Traduções de
NICOLAU SAIÃO

Rapsódia LATINA em tom maior

4. Juan Pedro Moro (Alcalá de Henares, 1966):
Londres

Visitei Londres pela primeira vez numa manhã de Primavera.

Numa das margens do rio, um pouco ao estilo vitoriano

rapazolas snifavam tranquilamente

tornavam real e popular o mistério que William

Blake espalhou pelas coisas do inferno e do céu.

Velho carola

O que eu lhe li nas entrelinhas

o que eu inventei à sua custa com a proverbial

lucidez mediterrânica

Mas passemos adiante. Salvo erro

e creio que isto é exacto

daquela maneira desasada é que habitualmente circulavam

os que numa serena e fresca noite resolveram limpar o sebo

mesmo sob o nariz dos transeuntes

à jovem Elisabeth Douglas com sete naifadas no baço

(a sua mãe, o seu pai choroso

o ar compungido da locutora boazona

o cheiro provável a cera fria dos demais figurantes)

Os cisnes em Datchet Court

solenes como dois turistas numa pensão da linha.

Londres, Londres dali vejo partir os velhos aventureiros

G.A.Henty com a sua gravata verde os olhos piscos

Poetas envinagrados conjurando-se a uma esquina

lançando a âncora num pub despertando lembranças

Sucheu Bali as savanas do monte Kenya

lá passam de autocarro até Hampstead

não naturalmente pelos livros mas sobretudo

pelos leitores “recordo-me que uma vez

tentei trabalhar numa casa depois de uma outra quadrilha

lá ter estado” O meu vizinho que sabe

que tudo é citação faz-me sorrir

conta-me coisas adormece-me.

 

Muitas coisas ficam desconstruídas, do grave

ao divertido

ao fim duma meditação intempestiva

Os domingos de sol

As prímulas na pradaria de Runnymede

O choro de Defoe ou de Donne sobre os rochedos de Chaltenham

O amplexo de um preto velho numa lojeca de Carnaby Street.

Mas a inocência

é já matéria sem relevo

é uma pérola uma pedra fibra descarnada e melancólica.

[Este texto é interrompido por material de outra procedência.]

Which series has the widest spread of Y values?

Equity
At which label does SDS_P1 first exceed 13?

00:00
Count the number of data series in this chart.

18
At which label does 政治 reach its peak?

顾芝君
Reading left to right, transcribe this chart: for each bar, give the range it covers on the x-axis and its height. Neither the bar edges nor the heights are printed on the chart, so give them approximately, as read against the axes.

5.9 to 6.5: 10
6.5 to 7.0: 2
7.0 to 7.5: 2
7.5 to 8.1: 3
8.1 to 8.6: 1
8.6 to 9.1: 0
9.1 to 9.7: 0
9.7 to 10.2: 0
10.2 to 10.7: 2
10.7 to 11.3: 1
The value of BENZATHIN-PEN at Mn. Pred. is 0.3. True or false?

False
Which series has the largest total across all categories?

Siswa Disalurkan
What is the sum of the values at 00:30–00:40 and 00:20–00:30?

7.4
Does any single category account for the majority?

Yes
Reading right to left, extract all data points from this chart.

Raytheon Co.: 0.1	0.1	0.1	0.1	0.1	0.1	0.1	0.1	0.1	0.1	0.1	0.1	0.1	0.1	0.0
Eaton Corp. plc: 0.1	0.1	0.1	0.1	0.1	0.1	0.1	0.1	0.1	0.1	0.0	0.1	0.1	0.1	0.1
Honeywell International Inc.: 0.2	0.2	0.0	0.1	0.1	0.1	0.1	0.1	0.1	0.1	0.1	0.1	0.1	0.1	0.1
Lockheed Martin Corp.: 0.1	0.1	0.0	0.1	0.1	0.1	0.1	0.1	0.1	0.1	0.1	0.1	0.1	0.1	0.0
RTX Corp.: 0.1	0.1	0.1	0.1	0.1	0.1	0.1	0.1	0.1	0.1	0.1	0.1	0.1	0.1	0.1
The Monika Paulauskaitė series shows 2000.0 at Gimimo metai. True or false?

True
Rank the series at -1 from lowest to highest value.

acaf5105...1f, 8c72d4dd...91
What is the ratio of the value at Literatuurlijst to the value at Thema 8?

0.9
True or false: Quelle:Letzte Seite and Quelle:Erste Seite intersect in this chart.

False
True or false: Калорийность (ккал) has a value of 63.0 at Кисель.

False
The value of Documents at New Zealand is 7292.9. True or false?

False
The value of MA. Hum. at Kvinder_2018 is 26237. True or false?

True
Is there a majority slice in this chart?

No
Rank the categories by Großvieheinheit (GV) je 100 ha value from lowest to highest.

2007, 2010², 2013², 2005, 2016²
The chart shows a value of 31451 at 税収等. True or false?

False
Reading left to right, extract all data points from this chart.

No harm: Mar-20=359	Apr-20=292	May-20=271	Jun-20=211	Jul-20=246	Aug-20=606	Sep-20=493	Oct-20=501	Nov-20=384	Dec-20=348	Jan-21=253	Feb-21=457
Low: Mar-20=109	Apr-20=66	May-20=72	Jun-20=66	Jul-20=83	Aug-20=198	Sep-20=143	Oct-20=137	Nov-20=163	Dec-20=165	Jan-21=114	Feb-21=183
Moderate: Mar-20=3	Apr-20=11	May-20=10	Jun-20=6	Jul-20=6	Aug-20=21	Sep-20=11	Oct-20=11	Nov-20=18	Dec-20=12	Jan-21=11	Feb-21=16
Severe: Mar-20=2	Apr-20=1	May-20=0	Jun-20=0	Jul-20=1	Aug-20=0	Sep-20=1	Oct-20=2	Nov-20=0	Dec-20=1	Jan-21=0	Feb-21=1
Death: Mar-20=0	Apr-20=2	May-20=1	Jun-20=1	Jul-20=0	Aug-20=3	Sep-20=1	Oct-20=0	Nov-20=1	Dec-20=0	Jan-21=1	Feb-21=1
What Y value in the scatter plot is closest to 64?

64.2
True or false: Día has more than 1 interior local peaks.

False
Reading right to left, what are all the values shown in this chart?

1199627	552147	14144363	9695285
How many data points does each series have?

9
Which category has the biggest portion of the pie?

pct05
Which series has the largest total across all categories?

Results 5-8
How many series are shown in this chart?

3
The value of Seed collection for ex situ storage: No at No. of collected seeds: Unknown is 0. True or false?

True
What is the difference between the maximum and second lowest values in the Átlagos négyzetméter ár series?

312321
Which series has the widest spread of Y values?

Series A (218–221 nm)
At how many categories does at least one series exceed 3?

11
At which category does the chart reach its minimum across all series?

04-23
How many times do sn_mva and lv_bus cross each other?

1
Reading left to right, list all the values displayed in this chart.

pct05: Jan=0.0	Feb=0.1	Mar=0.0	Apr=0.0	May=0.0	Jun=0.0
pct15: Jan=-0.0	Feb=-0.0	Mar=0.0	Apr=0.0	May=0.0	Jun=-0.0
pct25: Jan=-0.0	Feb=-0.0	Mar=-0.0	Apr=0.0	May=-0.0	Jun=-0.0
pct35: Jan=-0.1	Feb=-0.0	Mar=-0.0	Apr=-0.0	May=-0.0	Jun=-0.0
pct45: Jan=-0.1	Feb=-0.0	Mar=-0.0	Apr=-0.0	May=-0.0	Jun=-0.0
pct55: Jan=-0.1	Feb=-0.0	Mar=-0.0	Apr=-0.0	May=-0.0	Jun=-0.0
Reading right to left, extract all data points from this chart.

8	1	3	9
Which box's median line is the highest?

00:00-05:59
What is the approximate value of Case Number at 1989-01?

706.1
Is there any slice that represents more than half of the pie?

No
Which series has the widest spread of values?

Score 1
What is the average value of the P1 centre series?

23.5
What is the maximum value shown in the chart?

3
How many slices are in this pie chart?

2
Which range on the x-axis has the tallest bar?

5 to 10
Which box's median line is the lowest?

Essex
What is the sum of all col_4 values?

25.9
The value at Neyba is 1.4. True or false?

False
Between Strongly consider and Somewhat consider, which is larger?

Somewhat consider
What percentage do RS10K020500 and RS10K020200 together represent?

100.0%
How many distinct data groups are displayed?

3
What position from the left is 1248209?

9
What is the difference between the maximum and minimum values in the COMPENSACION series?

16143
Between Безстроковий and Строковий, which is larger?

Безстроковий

Londres exactamente e tudo o mais é divagação

há 300 anos eu aqui seria um inimigo.

Os salpicos de lama feriam-me a concentração

mas não havia bruma ouvia-se

um piano mecânico nas redondezas

Deserta a cidade rapaziada pedante mariquices isabelinas

- o obelisco como um carvalho nas colinas de Cape Staines.

É difícil pensei eu lançar o olhar em volta

tanta coisa poderia eu sei lá acontecer

A rapariga junto ao poste de iluminação, pensativa

Cinco sonatinas para violoncelo e a sombra de Mateus Pipperbarem

uma voz que ondula de repente e pára.

Ferrovias contudo desdobravam-se ao longo dos continentes e foi então

que me ocorreu Mas que faço

eu aqui

No entanto uma doçura muito velha percorria-me de cima a baixo

a Inglaterra florida e violenta martelava-me na cabeça

Robinson surgia de súbito acenando, com um jornal na mão

Interrogativo um pouco alucinado.

 

A minha alegria ousará abrir caminho por aqueles labirintos.

A tepidez do Inverno num lugar mais aprazível.

Olho de novo o céu. A multidão comprime-se.

Noutras condições, pergunto: ainda estarei no recanto que sonhara?